The laws, introduced between 1995 and 2011, were intended to equalise the difference in pensionable age between men and women. Earlier this year, EachOther spoke to women who were caught unawares by the change – with one fearing that she may have to sell off her home after losing more than £45,000.
Joanne has been at the forefront of a campaign called BackTo60, which seeks “full restitution” for all those affected.
Earlier this year her group took the Department for Work and Pensions to the High Court, arguing the changes unlawfully discriminated against 1950s-born women on the basis of age and sex.
The judicial review failed, but it had the effect of catapulting their stories onto the front pages of national newspapers, as well as into the agenda of the 2019 general election. The group is also seeking permission to take its case to the Court of Appeal.
Here, she speaks to EachOther about what human rights mean to her.
Describe what you do in ten words or less.
Empowering women to influence Parliament and secure their earned dues.
What is the most important lesson you learned while growing up?
Embrace your god-given identity – everyone is different. I think there is a lot of commercial pressure on children. When I was young I was influenced by this pressure and also peer pressure. It was like you had to look like [supermodel] Twiggy, who was really slim, or you were not cool.
I would have liked to have had more confidence to embrace my god-given identity when I was younger. Today, young people are under constant pressure 24/7 with social media. It must be so difficult.
Who would play you in a movie of your life?
Meryl Streep. I like the films she makes. There is mostly a message in all of the films she makes. And when I have heard her speak, I like what she says.
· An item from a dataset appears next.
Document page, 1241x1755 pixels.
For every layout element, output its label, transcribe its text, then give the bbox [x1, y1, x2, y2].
She has definitely supported women’s rights.
What are you most proud of?
There is all this pressure to be selfish. It’s all “me, me, me”, it seems. I am not saying everybody is selfish, but it’s just quite easy to be selfish these days.
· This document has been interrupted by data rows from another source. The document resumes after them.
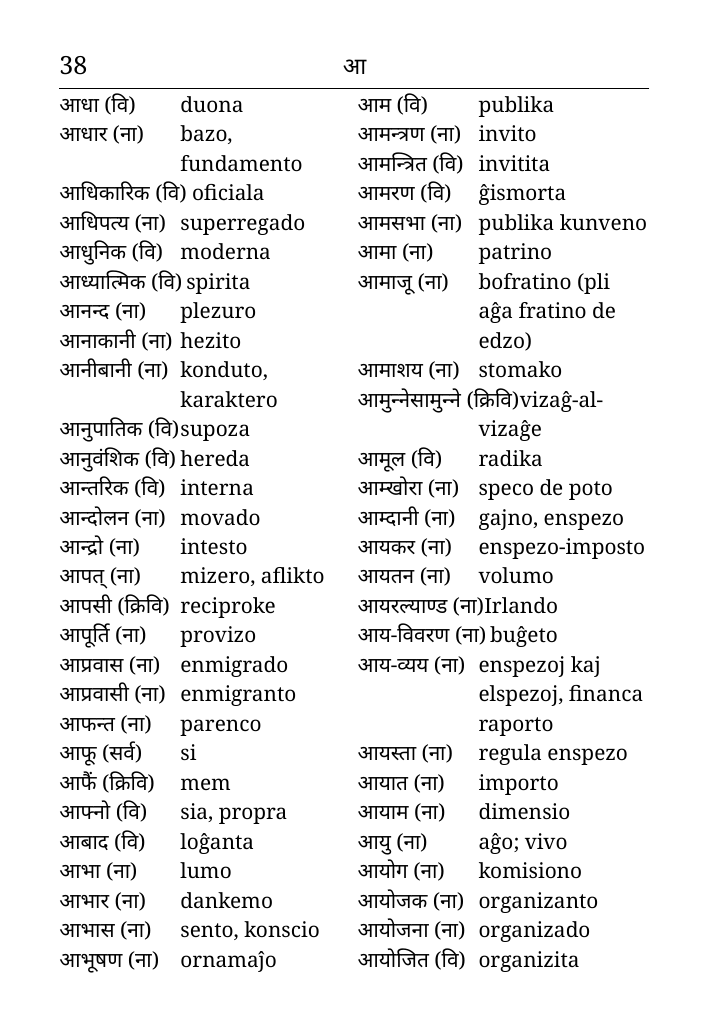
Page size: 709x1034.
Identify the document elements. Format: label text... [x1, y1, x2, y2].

text आयरल्याण्ड (ना) Irlando [357, 590, 649, 619]
text आनीबानी (ना) konduto, karaktero [59, 354, 351, 413]
text आयु (ना) aĝo; vivo [357, 826, 649, 855]
text आफन्त (ना) parenco [59, 708, 351, 737]
text आयोग (ना) komisiono [357, 855, 649, 884]
text आन्तरिक (वि) interna [59, 472, 351, 501]
text आयतन (ना) volumo [357, 560, 649, 590]
text आभूषण (ना) ornamaĵo [59, 943, 351, 973]
text आमरण (वि) ĝismorta [357, 177, 649, 207]
text आमाशय (ना) stomako [357, 354, 649, 383]
text आयकर (ना) enspezo-imposto [357, 531, 649, 560]
text आभास (ना) sento, konscio [59, 914, 351, 943]
text आयोजित (वि) organizita [357, 943, 649, 973]
text आयाम (ना) dimensio [357, 796, 649, 826]
text आमन्त्रण (ना) invito [357, 118, 649, 148]
text आमा (ना) patrino [357, 236, 649, 266]
text आम्दानी (ना) gajno, enspezo [357, 501, 649, 531]
text आनुवंशिक (वि) hereda [59, 442, 351, 472]
text आप्रवास (ना) enmigrado [59, 649, 351, 678]
text आबाद (वि) loĝanta [59, 826, 351, 855]
text आमसभा (ना) publika kunveno [357, 207, 649, 236]
text आयोजक (ना) organizanto [357, 884, 649, 914]
text आमन्त्रित (वि) invitita [357, 148, 649, 177]
text आप्रवासी (ना) enmigranto [59, 678, 351, 708]
text आमाजू (ना) bofratino (pli aĝa fratino de edzo) [357, 266, 649, 354]
text आफू (सर्व) si [59, 737, 351, 767]
text आध्यात्मिक (वि) spirita [59, 266, 351, 295]
text आपसी (क्रिवि) reciproke [59, 590, 351, 619]
text आयोजना (ना) organizado [357, 914, 649, 943]
text आयात (ना) importo [357, 767, 649, 796]
text आफ्नो (वि) sia, propra [59, 796, 351, 826]
text आमुन्नेसामुन्ने (क्रिवि) vizaĝ-al-vizaĝe [357, 383, 649, 442]
text आनाकानी (ना) hezito [59, 324, 351, 354]
text आय-व्यय (ना) enspezoj kaj elspezoj, financa raporto [357, 649, 649, 737]
text आधुनिक (वि) moderna [59, 236, 351, 266]
text आभा (ना) lumo [59, 855, 351, 884]
text आधार (ना) bazo, fundamento [59, 118, 351, 177]
text आपूर्ति (ना) provizo [59, 619, 351, 649]
text आनन्द (ना) plezuro [59, 295, 351, 324]
text आफैं (क्रिवि) mem [59, 767, 351, 796]
text आनुपातिक (वि) supoza [59, 413, 351, 442]
text आभार (ना) dankemo [59, 884, 351, 914]
text आधा (वि) duona [59, 89, 351, 118]
text आपत् (ना) mizero, aflikto [59, 560, 351, 590]
text आम्खोरा (ना) speco de poto [357, 472, 649, 501]
text आधिपत्य (ना) superregado [59, 207, 351, 236]
text आम (वि) publika [357, 89, 649, 118]
text आयस्ता (ना) regula enspezo [357, 737, 649, 767]
text आमूल (वि) radika [357, 442, 649, 472]
text आधिकारिक (वि) oficiala [59, 177, 351, 207]
text आन्द्रो (ना) intesto [59, 531, 351, 560]
text आन्दोलन (ना) movado [59, 501, 351, 531]
text आय-विवरण (ना) buĝeto [357, 619, 649, 649]
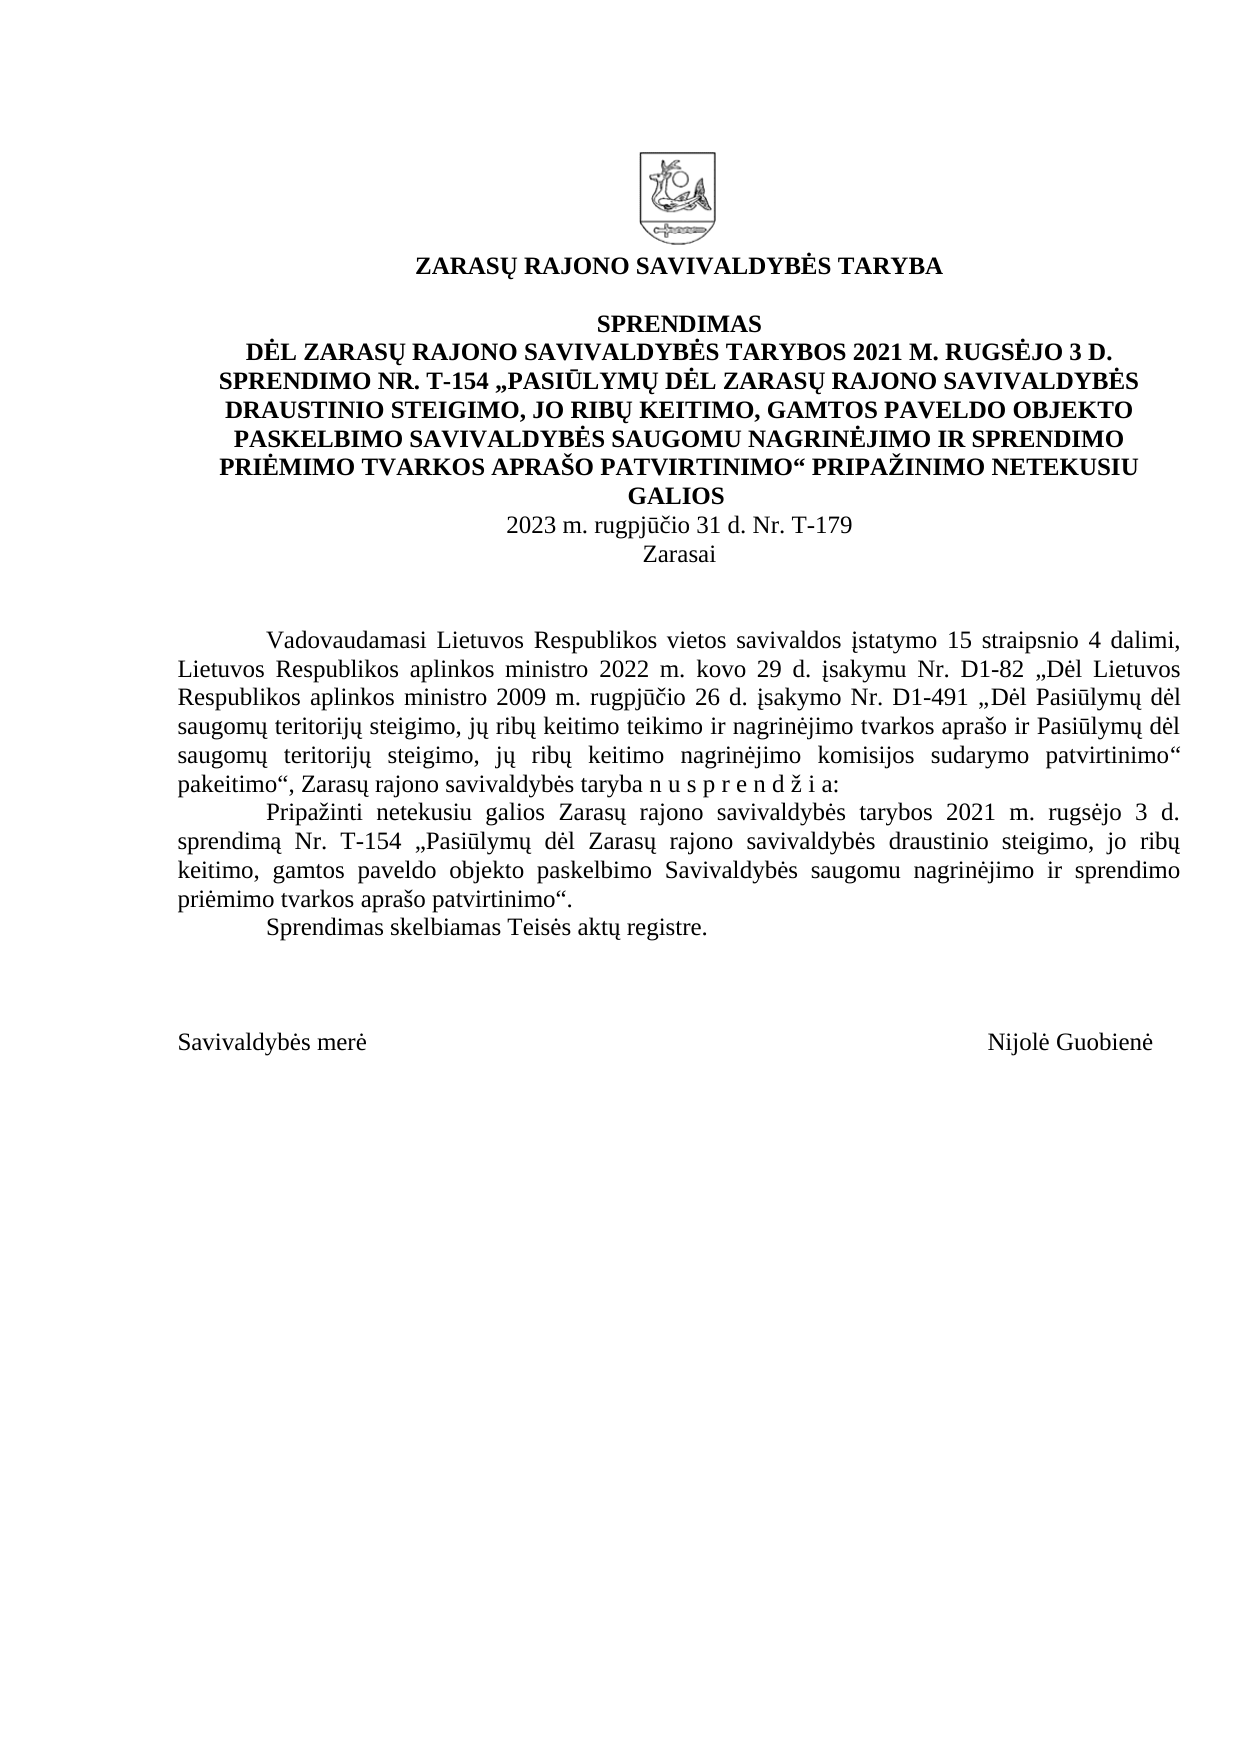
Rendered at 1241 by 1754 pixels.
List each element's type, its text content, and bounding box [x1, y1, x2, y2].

text Sprendimas skelbiamas Teisės aktų registre. [177, 912, 1181, 941]
text Zarasų rajono savivaldybės TARYBA [177, 251, 1181, 280]
text Savivaldybės merė Nijolė Guobienė [177, 1027, 1181, 1056]
text Pripažinti netekusiu galios Zarasų rajono savivaldybės tarybos 2021 m. rugsėjo 3 d. sprendimą Nr. T-154 „Pasiūlymų dėl Zarasų rajono savivaldybės draustinio steigimo, jo ribų keitimo, gamtos paveldo objekto paskelbimo Savivaldybės saugomu nagrinėjimo ir sprendimo priėmimo tvarkos aprašo patvirtinimo“. [177, 797, 1181, 912]
text 2023 m. rugpjūčio 31 d. Nr. T-179 [177, 510, 1181, 539]
text DĖL ZARASŲ RAJONO SAVIVALDYBĖS TARYBOS 2021 M. RUGSĖJO 3 D. SPRENDIMO NR. T-154 „PASIŪLYMŲ DĖL ZARASŲ RAJONO SAVIVALDYBĖS DRAUSTINIO STEIGIMO, JO RIBŲ KEITIMO, GAMTOS PAVELDO OBJEKTO PASKELBIMO SAVIVALDYBĖS SAUGOMU NAGRINĖJIMO IR SPRENDIMO PRIĖMIMO TVARKOS APRAŠO PATVIRTINIMO“ PRIPAŽINIMO NETEKUSIU GALIOS [177, 337, 1181, 510]
text Vadovaudamasi Lietuvos Respublikos vietos savivaldos įstatymo 15 straipsnio 4 dalimi, Lietuvos Respublikos aplinkos ministro 2022 m. kovo 29 d. įsakymu Nr. D1-82 „Dėl Lietuvos Respublikos aplinkos ministro 2009 m. rugpjūčio 26 d. įsakymo Nr. D1-491 „Dėl Pasiūlymų dėl saugomų teritorijų steigimo, jų ribų keitimo teikimo ir nagrinėjimo tvarkos aprašo ir Pasiūlymų dėl saugomų teritorijų steigimo, jų ribų keitimo nagrinėjimo komisijos sudarymo patvirtinimo“ pakeitimo“, Zarasų rajono savivaldybės taryba n u s p r e n d ž i a: [177, 625, 1181, 797]
text Zarasai [177, 539, 1181, 567]
text SPRENDIMAS [177, 309, 1181, 337]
What I am proud of is that is that I have come to know this issue and I have done my best to resolve it.
I did not seek this out, by the way. It didn’t happen like that. It came knocking on my door and I took up the challenge. I saw it as God’s will and something that needed to be sorted out.
Is there anything you would like to achieve which you haven’t yet?
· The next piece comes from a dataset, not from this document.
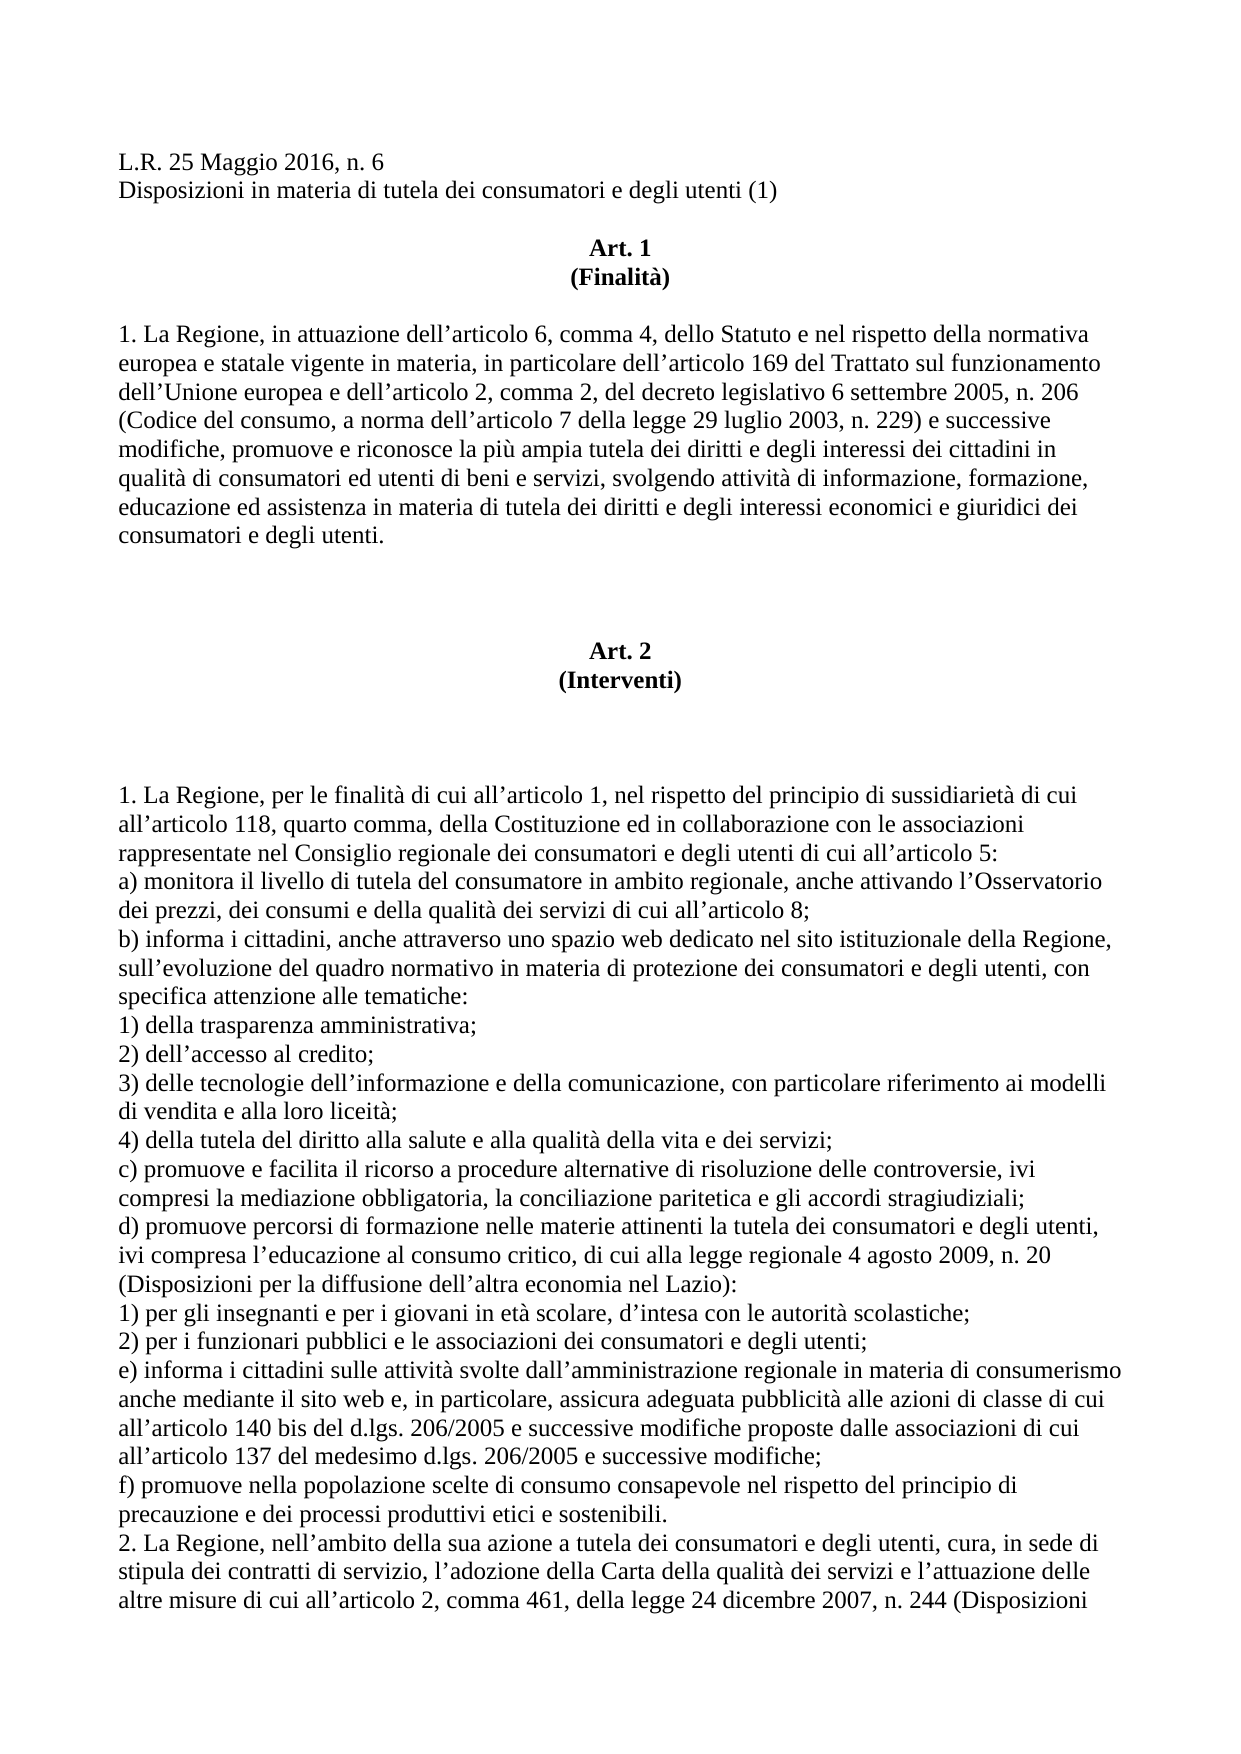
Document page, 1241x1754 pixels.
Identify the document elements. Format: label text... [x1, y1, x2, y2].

table_cell Disposizioni in materia di tutela dei consumatori e degli utenti (1) [118, 176, 1122, 204]
table_cell Art. 1 (Finalità) 1. La Regione, in attuazione dell’articolo 6, comma 4, dello Statuto e nel rispetto della normativa europea e statale vigente in materia, in particolare dell’articolo 169 del Trattato sul funzionamento dell’Unione europea e dell’articolo 2, comma 2, del decreto legislativo 6 settembre 2005, n. 206 (Codice del consumo, a norma dell’articolo 7 della legge 29 luglio 2003, n. 229) e successive modifiche, promuove e riconosce la più ampia tutela dei diritti e degli interessi dei cittadini in qualità di consumatori ed utenti di beni e servizi, svolgendo attività di informazione, formazione, educazione ed assistenza in materia di tutela dei diritti e degli interessi economici e giuridici dei consumatori e degli utenti. Art. 2 (Interventi) 1. La Regione, per le finalità di cui all’articolo 1, nel rispetto del principio di sussidiarietà di cui all’articolo 118, quarto comma, della Costituzione ed in collaborazione con le associazioni rappresentate nel Consiglio regionale dei consumatori e degli utenti di cui all’articolo 5: a) monitora il livello di tutela del consumatore in ambito regionale, anche attivando l’Osservatorio dei prezzi, dei consumi e della qualità dei servizi di cui all’articolo 8; b) informa i cittadini, anche attraverso uno spazio web dedicato nel sito istituzionale della Regione, sull’evoluzione del quadro normativo in materia di protezione dei consumatori e degli utenti, con specifica attenzione alle tematiche: 1) della trasparenza amministrativa; 2) dell’accesso al credito; 3) delle tecnologie dell’informazione e della comunicazione, con particolare riferimento ai modelli di vendita e alla loro liceità; 4) della tutela del diritto alla salute e alla qualità della vita e dei servizi; c) promuove e facilita il ricorso a procedure alternative di risoluzione delle controversie, ivi compresi la mediazione obbligatoria, la conciliazione paritetica e gli accordi stragiudiziali; d) promuove percorsi di formazione nelle materie attinenti la tutela dei consumatori e degli utenti, ivi compresa l’educazione al consumo critico, di cui alla legge regionale 4 agosto 2009, n. 20 (Disposizioni per la diffusione dell’altra economia nel Lazio): 1) per gli insegnanti e per i giovani in età scolare, d’intesa con le autorità scolastiche; 2) per i funzionari pubblici e le associazioni dei consumatori e degli utenti; e) informa i cittadini sulle attività svolte dall’amministrazione regionale in materia di consumerismo anche mediante il sito web e, in particolare, assicura adeguata pubblicità alle azioni di classe di cui all’articolo 140 bis del d.lgs. 206/2005 e successive modifiche proposte dalle associazioni di cui all’articolo 137 del medesimo d.lgs. 206/2005 e successive modifiche; f) promuove nella popolazione scelte di consumo consapevole nel rispetto del principio di precauzione e dei processi produttivi etici e sostenibili. 2. La Regione, nell’ambito della sua azione a tutela dei consumatori e degli utenti, cura, in sede di stipula dei contratti di servizio, l’adozione della Carta della qualità dei servizi e l’attuazione delle altre misure di cui all’articolo 2, comma 461, della legge 24 dicembre 2007, n. 244 (Disposizioni [118, 204, 1122, 1614]
table_header L.R. 25 Maggio 2016, n. 6 [118, 147, 1122, 176]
To enshrine the United Nations Convention on the Elimination of all Forms of Discrimination Against Women (CEDAW) into domestic law.
That heads off practically any kind of injustice against women.
If you could immediately put right one injustice in the UK right now, which would it be? Why?
I would remove poverty. Poverty is a political choice, and I believe it is possible to make better political choices to reduce it. We are the fifth richest country in the developed world.
Which human right the most important to you? Why?
Equality – which is protected by the right not to be discriminated against.
That’s not because I wish to diminish the other rights, by the way. I can see the exponential benefit of empowering women and empowering generations.
I am not talking about just equality for women. I would like to see everybody regarded as equal and having equal power.
Do you have any ideas about what should be done to help heal the divisions in society right now?
Be the change you want to see in the world. It is very difficult to influence any political parties and institutions. But if you lead by example, and start within your community, what you do can be beneficial. Activate the change locally and build on it. Everybody can do that.